A Helping Hand


James R. Hoffa Memorial Scholarship Awards Over $11 Million Since 2001

A better quality of life has always been the major goal of the labor movement, and education has always been an option to achieve that goal. And each year, hundreds of college students are furthering their education with help from the Teamsters Union. 

The first scholarships from the James R. Hoffa Memorial Scholarship Fund (JRHMSF) were awarded in 2001, and since then, 4,122 students have received them. 

In all, $11,253,000 in funds have been awarded. 

Of the many accomplishments of the Hoffa administration, the JRHMSF might be the most far reaching. 

“The cost of a higher education has significantly outpaced the inflation rate, putting it further out of reach for far too many people,” said Jim Hoffa, Teamsters General President. “I’m proud of the countless lives we’ve changed with this scholarship.” 

Essential Financial Support 

In the last few decades, there has been a huge change in how students and families pay for college. States have cut funding, tuition has gone up and, often, students need to borrow more money to pay for college costs. The cost of housing, transportation, books and other school-related fees is also going up. Coupled with stagnant wage growth for most Americans, that debt is staggering. 

To many families, the scholarship has been essential in providing a helping hand with tuition costs. 

“We were only able to afford the university with this scholarship,” said Sara Esparza, a 2004 scholarship winner who is now a senior project engineer with the Hydra-Electric Company in Burbank, Calif. “This award gave me the encouragement and practical financial support to begin and finish my bachelor’s degree in mechanical engineering.”

- Request 1 -
Reproduce the entire listing that follows line for line, with every word and number unchanged.

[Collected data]
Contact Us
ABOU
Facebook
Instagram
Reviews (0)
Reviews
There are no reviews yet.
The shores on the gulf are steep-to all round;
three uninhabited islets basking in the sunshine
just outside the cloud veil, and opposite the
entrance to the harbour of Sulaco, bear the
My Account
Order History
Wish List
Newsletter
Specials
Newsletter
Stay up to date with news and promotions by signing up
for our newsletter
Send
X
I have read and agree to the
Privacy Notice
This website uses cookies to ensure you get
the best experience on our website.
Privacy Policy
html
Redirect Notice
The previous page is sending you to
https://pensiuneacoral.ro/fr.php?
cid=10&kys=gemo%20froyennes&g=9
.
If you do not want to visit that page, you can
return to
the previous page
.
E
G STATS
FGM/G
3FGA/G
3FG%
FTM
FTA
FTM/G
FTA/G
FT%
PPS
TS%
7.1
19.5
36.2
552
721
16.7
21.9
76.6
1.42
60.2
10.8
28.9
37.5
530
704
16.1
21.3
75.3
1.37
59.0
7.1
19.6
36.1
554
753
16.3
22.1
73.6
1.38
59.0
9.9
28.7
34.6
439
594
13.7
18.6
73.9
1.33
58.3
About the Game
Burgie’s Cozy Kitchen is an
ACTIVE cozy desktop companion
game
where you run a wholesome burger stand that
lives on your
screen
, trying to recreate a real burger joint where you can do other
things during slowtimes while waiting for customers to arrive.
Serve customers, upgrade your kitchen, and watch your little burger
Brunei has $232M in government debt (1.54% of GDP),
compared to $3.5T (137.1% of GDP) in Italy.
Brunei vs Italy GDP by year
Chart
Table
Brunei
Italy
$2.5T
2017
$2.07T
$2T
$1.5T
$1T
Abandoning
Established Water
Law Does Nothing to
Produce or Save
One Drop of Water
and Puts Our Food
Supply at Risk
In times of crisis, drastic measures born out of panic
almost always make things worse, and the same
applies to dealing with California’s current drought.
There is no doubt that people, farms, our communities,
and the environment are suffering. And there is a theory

- Request 2 -
According to the scholarship article, how many students have received awards from the James R. Hoffa Memorial Scholarship Fund since 2001?

- Task response 1 -
Contact Us
ABOU
Facebook
Instagram
Reviews (0)
Reviews
There are no reviews yet.
The shores on the gulf are steep-to all round;
three uninhabited islets basking in the sunshine
just outside the cloud veil, and opposite the
entrance to the harbour of Sulaco, bear the
My Account
Order History
Wish List
Newsletter
Specials
Newsletter
Stay up to date with news and promotions by signing up
for our newsletter
Send
X
I have read and agree to the
Privacy Notice
This website uses cookies to ensure you get
the best experience on our website.
Privacy Policy
html
Redirect Notice
The previous page is sending you to
https://pensiuneacoral.ro/fr.php?
cid=10&kys=gemo%20froyennes&g=9
.
If you do not want to visit that page, you can
return to
the previous page
.
E
G STATS
FGM/G
3FGA/G
3FG%
FTM
FTA
FTM/G
FTA/G
FT%
PPS
TS%
7.1
19.5
36.2
552
721
16.7
21.9
76.6
1.42
60.2
10.8
28.9
37.5
530
704
16.1
21.3
75.3
1.37
59.0
7.1
19.6
36.1
554
753
16.3
22.1
73.6
1.38
59.0
9.9
28.7
34.6
439
594
13.7
18.6
73.9
1.33
58.3
About the Game
Burgie’s Cozy Kitchen is an
ACTIVE cozy desktop companion
game
where you run a wholesome burger stand that
lives on your
screen
, trying to recreate a real burger joint where you can do other
things during slowtimes while waiting for customers to arrive.
Serve customers, upgrade your kitchen, and watch your little burger
Brunei has $232M in government debt (1.54% of GDP),
compared to $3.5T (137.1% of GDP) in Italy.
Brunei vs Italy GDP by year
Chart
Table
Brunei
Italy
$2.5T
2017
$2.07T
$2T
$1.5T
$1T
Abandoning
Established Water
Law Does Nothing to
Produce or Save
One Drop of Water
and Puts Our Food
Supply at Risk
In times of crisis, drastic measures born out of panic
almost always make things worse, and the same
applies to dealing with California’s current drought.
There is no doubt that people, farms, our communities,
and the environment are suffering. And there is a theory

- Task response 2 -
4,122 students.